Mean Time Between Failure - UBI clarifications

Thu Feb 24 09:04:04 EST 2011

On Thu, 24 Feb 2011, Navaneethan P wrote:

> Hi Linux-mtd users,
>
>
> In our product, we are using 128MB of NAND Flash (Samsung / Micron).
> The whole NAND flash is configured as a single MTD partition. We are
> using UBI over the MTD partition.
>
> With this input, we wanted to calculate the Mean Time between failures
> (MTBF) of our product. In this context,
>
> 1) We wanted to term ?bitflip? as a failure. Is our understanding
> correct or should we only consider a bad block as a failure?

I'd say it's a failure in the sense that the raw data from the flash is 
not what you expect, but UBI handles this transparently so it's not a 
failure from the user's point of view. Furthermore, bitflips are inherent 
to the design of nand flashes, and it does not indicate that there is 
actually anything abnormal about a particular bit.

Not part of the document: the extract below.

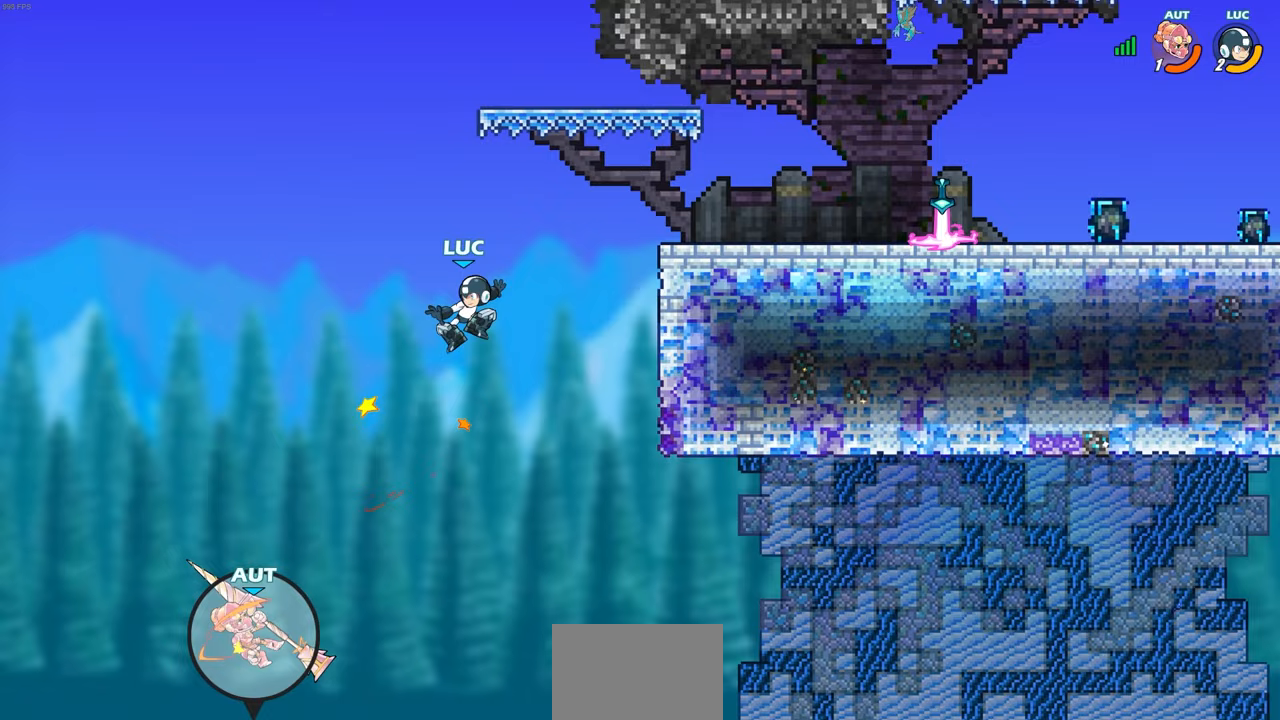
{"buttons": [], "left_stick": "right", "right_stick": "center", "events": [[283, "left_stick", "right"], [367, "CROSS", "down"], [500, "CROSS", "up"]]}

A bad block is more of a failure in that it can contain bits which are 
unreliable, or stuck at a particular bit level. At least this is the case 
for blocks that have been detected bad at the factory and marked as such, 
but they are not really part of the equation since they should not be used 
anyway.

The ordinary way for a block to 'fail' is when the number of erase/write 
cycles performed on the block causes it to physically wear out. A worn-out 
block has lower data retention (i.e. larger susceptibility to bitflips) 
than other blocks. Usually if an erase or write operation times out (i.e. 
the on-chip erase/write algorithm on the flash times out before the 
operation is completed, and indicates a failure status to the host) the 
block is considered 'bad'. However, note that it is not necessarily an 
either-or situation. The block might not suddenly go dead. Instead, its 
data retention characteristics and erase/write cycle times can get worse 
and worse as the block is erased and rewritten. At some time, the on-chip 
algorithm on the flash signals that erase or write took too long, but the 
characteristics of the block might be far below spec before then.

It's up to you as a user to decide when the block is 'bad' in this case.

> 2) Is there any standard way to findout the number of bitflips from
> the UBI? If no, is it suggested to modify the UBI subsystem of the
> Linux kernel to get the bit flip counter?

mtd supplies statistics counters that might help. For each mtd partition 
there is one counter which is increased every time a read operation 
requires ECC to correct a bit (i.e. a correctable single bit error), and 
one counter for ECC failures (two-bit errors).

I don't know about UBI, someone else probably does.

> 3) Is there any standard software / approach which can be used to find 
> out the reliability / MTBF / MTTF (Mean Time To Failure) of our NAND 
> Flash?

The manufacturers provide some data, however my experience has been that 
it is very difficult to get any form of reliability information.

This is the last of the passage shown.